(Beginning of Records for this task)

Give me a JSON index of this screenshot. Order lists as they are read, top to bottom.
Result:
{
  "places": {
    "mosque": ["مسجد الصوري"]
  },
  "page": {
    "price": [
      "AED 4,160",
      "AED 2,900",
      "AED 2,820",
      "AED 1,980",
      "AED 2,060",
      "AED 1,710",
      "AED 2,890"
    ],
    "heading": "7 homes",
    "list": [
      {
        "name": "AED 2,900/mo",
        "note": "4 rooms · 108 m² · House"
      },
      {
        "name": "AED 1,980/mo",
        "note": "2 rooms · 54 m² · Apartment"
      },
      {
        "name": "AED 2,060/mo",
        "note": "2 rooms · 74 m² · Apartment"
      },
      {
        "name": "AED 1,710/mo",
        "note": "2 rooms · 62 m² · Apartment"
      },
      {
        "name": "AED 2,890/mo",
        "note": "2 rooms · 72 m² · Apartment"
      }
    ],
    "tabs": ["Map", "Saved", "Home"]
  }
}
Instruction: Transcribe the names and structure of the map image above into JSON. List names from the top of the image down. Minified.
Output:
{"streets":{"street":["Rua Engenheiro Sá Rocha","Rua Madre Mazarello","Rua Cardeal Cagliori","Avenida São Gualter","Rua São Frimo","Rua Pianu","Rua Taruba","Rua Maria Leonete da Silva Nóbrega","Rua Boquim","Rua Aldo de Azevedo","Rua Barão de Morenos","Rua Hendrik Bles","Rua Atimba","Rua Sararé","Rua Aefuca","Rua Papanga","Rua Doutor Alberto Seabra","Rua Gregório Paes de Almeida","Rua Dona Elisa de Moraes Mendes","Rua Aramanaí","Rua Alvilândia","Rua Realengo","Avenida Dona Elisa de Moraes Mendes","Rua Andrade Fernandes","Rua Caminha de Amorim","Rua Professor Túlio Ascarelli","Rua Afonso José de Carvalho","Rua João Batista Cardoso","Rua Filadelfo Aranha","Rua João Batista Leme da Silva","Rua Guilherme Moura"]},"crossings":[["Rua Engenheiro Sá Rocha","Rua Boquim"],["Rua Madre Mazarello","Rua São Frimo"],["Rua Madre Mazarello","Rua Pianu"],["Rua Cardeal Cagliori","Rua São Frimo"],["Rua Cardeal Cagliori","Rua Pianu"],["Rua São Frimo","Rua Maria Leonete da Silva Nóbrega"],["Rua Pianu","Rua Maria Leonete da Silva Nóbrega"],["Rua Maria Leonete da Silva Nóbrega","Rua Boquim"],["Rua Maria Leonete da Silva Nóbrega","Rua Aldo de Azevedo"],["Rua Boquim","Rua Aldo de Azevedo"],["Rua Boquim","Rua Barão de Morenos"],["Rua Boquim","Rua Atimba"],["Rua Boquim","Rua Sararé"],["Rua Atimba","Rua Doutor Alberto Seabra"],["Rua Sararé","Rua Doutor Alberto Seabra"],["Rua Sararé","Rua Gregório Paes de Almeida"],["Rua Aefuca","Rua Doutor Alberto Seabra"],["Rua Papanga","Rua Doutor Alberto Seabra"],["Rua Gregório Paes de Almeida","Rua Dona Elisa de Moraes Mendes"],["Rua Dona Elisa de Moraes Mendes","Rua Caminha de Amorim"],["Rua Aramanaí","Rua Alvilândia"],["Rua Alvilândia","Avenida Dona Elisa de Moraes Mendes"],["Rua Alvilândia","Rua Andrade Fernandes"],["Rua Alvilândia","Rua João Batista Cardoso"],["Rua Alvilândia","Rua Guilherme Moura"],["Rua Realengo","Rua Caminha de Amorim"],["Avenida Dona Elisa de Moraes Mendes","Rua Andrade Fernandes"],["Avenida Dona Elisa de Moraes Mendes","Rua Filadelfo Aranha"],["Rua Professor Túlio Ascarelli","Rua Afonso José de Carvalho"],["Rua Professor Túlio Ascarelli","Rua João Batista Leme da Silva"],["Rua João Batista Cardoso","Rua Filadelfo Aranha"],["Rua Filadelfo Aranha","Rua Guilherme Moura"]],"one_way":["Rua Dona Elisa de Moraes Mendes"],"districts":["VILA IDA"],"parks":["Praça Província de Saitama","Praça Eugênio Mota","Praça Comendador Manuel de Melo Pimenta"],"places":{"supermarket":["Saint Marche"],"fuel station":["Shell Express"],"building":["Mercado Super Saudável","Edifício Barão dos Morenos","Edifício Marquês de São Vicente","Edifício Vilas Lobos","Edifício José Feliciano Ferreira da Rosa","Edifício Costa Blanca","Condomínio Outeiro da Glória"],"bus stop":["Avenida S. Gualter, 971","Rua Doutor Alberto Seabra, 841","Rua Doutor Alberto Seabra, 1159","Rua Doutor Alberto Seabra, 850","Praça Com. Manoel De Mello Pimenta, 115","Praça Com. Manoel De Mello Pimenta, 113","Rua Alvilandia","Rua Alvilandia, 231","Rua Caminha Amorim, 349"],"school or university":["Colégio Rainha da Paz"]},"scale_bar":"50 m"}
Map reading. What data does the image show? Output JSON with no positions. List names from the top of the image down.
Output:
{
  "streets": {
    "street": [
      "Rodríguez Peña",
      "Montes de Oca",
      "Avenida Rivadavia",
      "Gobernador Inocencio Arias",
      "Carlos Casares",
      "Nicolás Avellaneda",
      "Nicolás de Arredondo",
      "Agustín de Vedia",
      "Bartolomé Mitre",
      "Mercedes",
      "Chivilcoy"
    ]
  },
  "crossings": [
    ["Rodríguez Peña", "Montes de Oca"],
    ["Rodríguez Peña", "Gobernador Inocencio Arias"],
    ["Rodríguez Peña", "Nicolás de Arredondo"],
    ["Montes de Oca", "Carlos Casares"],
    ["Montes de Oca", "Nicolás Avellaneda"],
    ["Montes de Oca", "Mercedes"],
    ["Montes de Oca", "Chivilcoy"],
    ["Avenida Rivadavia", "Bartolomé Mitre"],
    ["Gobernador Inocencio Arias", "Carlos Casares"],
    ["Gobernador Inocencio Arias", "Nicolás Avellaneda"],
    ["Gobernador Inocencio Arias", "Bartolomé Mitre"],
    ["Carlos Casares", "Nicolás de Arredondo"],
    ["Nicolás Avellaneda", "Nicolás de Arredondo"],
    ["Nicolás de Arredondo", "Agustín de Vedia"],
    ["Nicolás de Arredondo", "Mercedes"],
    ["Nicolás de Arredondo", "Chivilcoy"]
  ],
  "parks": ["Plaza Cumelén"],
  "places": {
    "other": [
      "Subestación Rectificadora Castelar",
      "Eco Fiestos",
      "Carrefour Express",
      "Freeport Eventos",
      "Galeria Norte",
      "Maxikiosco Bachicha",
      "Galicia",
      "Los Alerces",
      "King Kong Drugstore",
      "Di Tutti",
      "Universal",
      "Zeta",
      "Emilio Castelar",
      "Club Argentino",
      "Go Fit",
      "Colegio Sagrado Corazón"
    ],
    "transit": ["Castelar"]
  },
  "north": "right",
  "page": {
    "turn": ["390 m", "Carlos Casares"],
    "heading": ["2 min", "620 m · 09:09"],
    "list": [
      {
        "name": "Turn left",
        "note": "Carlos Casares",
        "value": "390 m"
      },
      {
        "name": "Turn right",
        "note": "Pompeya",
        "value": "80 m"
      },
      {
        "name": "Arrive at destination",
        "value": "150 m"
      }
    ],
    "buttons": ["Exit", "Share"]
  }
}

(End of Records for this task)

Aim of the exercise — What's wanted is each line above, transcribed with nothing altered.

The completed task —
Give me a JSON index of this screenshot. Order lists as they are read, top to bottom.
Result:
{
  "places": {
    "mosque": ["مسجد الصوري"]
  },
  "page": {
    "price": [
      "AED 4,160",
      "AED 2,900",
      "AED 2,820",
      "AED 1,980",
      "AED 2,060",
      "AED 1,710",
      "AED 2,890"
    ],
    "heading": "7 homes",
    "list": [
      {
        "name": "AED 2,900/mo",
        "note": "4 rooms · 108 m² · House"
      },
      {
        "name": "AED 1,980/mo",
        "note": "2 rooms · 54 m² · Apartment"
      },
      {
        "name": "AED 2,060/mo",
        "note": "2 rooms · 74 m² · Apartment"
      },
      {
        "name": "AED 1,710/mo",
        "note": "2 rooms · 62 m² · Apartment"
      },
      {
        "name": "AED 2,890/mo",
        "note": "2 rooms · 72 m² · Apartment"
      }
    ],
    "tabs": ["Map", "Saved", "Home"]
  }
}
Instruction: Transcribe the names and structure of the map image above into JSON. List names from the top of the image down. Minified.
Output:
{"streets":{"street":["Rua Engenheiro Sá Rocha","Rua Madre Mazarello","Rua Cardeal Cagliori","Avenida São Gualter","Rua São Frimo","Rua Pianu","Rua Taruba","Rua Maria Leonete da Silva Nóbrega","Rua Boquim","Rua Aldo de Azevedo","Rua Barão de Morenos","Rua Hendrik Bles","Rua Atimba","Rua Sararé","Rua Aefuca","Rua Papanga","Rua Doutor Alberto Seabra","Rua Gregório Paes de Almeida","Rua Dona Elisa de Moraes Mendes","Rua Aramanaí","Rua Alvilândia","Rua Realengo","Avenida Dona Elisa de Moraes Mendes","Rua Andrade Fernandes","Rua Caminha de Amorim","Rua Professor Túlio Ascarelli","Rua Afonso José de Carvalho","Rua João Batista Cardoso","Rua Filadelfo Aranha","Rua João Batista Leme da Silva","Rua Guilherme Moura"]},"crossings":[["Rua Engenheiro Sá Rocha","Rua Boquim"],["Rua Madre Mazarello","Rua São Frimo"],["Rua Madre Mazarello","Rua Pianu"],["Rua Cardeal Cagliori","Rua São Frimo"],["Rua Cardeal Cagliori","Rua Pianu"],["Rua São Frimo","Rua Maria Leonete da Silva Nóbrega"],["Rua Pianu","Rua Maria Leonete da Silva Nóbrega"],["Rua Maria Leonete da Silva Nóbrega","Rua Boquim"],["Rua Maria Leonete da Silva Nóbrega","Rua Aldo de Azevedo"],["Rua Boquim","Rua Aldo de Azevedo"],["Rua Boquim","Rua Barão de Morenos"],["Rua Boquim","Rua Atimba"],["Rua Boquim","Rua Sararé"],["Rua Atimba","Rua Doutor Alberto Seabra"],["Rua Sararé","Rua Doutor Alberto Seabra"],["Rua Sararé","Rua Gregório Paes de Almeida"],["Rua Aefuca","Rua Doutor Alberto Seabra"],["Rua Papanga","Rua Doutor Alberto Seabra"],["Rua Gregório Paes de Almeida","Rua Dona Elisa de Moraes Mendes"],["Rua Dona Elisa de Moraes Mendes","Rua Caminha de Amorim"],["Rua Aramanaí","Rua Alvilândia"],["Rua Alvilândia","Avenida Dona Elisa de Moraes Mendes"],["Rua Alvilândia","Rua Andrade Fernandes"],["Rua Alvilândia","Rua João Batista Cardoso"],["Rua Alvilândia","Rua Guilherme Moura"],["Rua Realengo","Rua Caminha de Amorim"],["Avenida Dona Elisa de Moraes Mendes","Rua Andrade Fernandes"],["Avenida Dona Elisa de Moraes Mendes","Rua Filadelfo Aranha"],["Rua Professor Túlio Ascarelli","Rua Afonso José de Carvalho"],["Rua Professor Túlio Ascarelli","Rua João Batista Leme da Silva"],["Rua João Batista Cardoso","Rua Filadelfo Aranha"],["Rua Filadelfo Aranha","Rua Guilherme Moura"]],"one_way":["Rua Dona Elisa de Moraes Mendes"],"districts":["VILA IDA"],"parks":["Praça Província de Saitama","Praça Eugênio Mota","Praça Comendador Manuel de Melo Pimenta"],"places":{"supermarket":["Saint Marche"],"fuel station":["Shell Express"],"building":["Mercado Super Saudável","Edifício Barão dos Morenos","Edifício Marquês de São Vicente","Edifício Vilas Lobos","Edifício José Feliciano Ferreira da Rosa","Edifício Costa Blanca","Condomínio Outeiro da Glória"],"bus stop":["Avenida S. Gualter, 971","Rua Doutor Alberto Seabra, 841","Rua Doutor Alberto Seabra, 1159","Rua Doutor Alberto Seabra, 850","Praça Com. Manoel De Mello Pimenta, 115","Praça Com. Manoel De Mello Pimenta, 113","Rua Alvilandia","Rua Alvilandia, 231","Rua Caminha Amorim, 349"],"school or university":["Colégio Rainha da Paz"]},"scale_bar":"50 m"}
Map reading. What data does the image show? Output JSON with no positions. List names from the top of the image down.
Output:
{
  "streets": {
    "street": [
      "Rodríguez Peña",
      "Montes de Oca",
      "Avenida Rivadavia",
      "Gobernador Inocencio Arias",
      "Carlos Casares",
      "Nicolás Avellaneda",
      "Nicolás de Arredondo",
      "Agustín de Vedia",
      "Bartolomé Mitre",
      "Mercedes",
      "Chivilcoy"
    ]
  },
  "crossings": [
    ["Rodríguez Peña", "Montes de Oca"],
    ["Rodríguez Peña", "Gobernador Inocencio Arias"],
    ["Rodríguez Peña", "Nicolás de Arredondo"],
    ["Montes de Oca", "Carlos Casares"],
    ["Montes de Oca", "Nicolás Avellaneda"],
    ["Montes de Oca", "Mercedes"],
    ["Montes de Oca", "Chivilcoy"],
    ["Avenida Rivadavia", "Bartolomé Mitre"],
    ["Gobernador Inocencio Arias", "Carlos Casares"],
    ["Gobernador Inocencio Arias", "Nicolás Avellaneda"],
    ["Gobernador Inocencio Arias", "Bartolomé Mitre"],
    ["Carlos Casares", "Nicolás de Arredondo"],
    ["Nicolás Avellaneda", "Nicolás de Arredondo"],
    ["Nicolás de Arredondo", "Agustín de Vedia"],
    ["Nicolás de Arredondo", "Mercedes"],
    ["Nicolás de Arredondo", "Chivilcoy"]
  ],
  "parks": ["Plaza Cumelén"],
  "places": {
    "other": [
      "Subestación Rectificadora Castelar",
      "Eco Fiestos",
      "Carrefour Express",
      "Freeport Eventos",
      "Galeria Norte",
      "Maxikiosco Bachicha",
      "Galicia",
      "Los Alerces",
      "King Kong Drugstore",
      "Di Tutti",
      "Universal",
      "Zeta",
      "Emilio Castelar",
      "Club Argentino",
      "Go Fit",
      "Colegio Sagrado Corazón"
    ],
    "transit": ["Castelar"]
  },
  "north": "right",
  "page": {
    "turn": ["390 m", "Carlos Casares"],
    "heading": ["2 min", "620 m · 09:09"],
    "list": [
      {
        "name": "Turn left",
        "note": "Carlos Casares",
        "value": "390 m"
      },
      {
        "name": "Turn right",
        "note": "Pompeya",
        "value": "80 m"
      },
      {
        "name": "Arrive at destination",
        "value": "150 m"
      }
    ],
    "buttons": ["Exit", "Share"]
  }
}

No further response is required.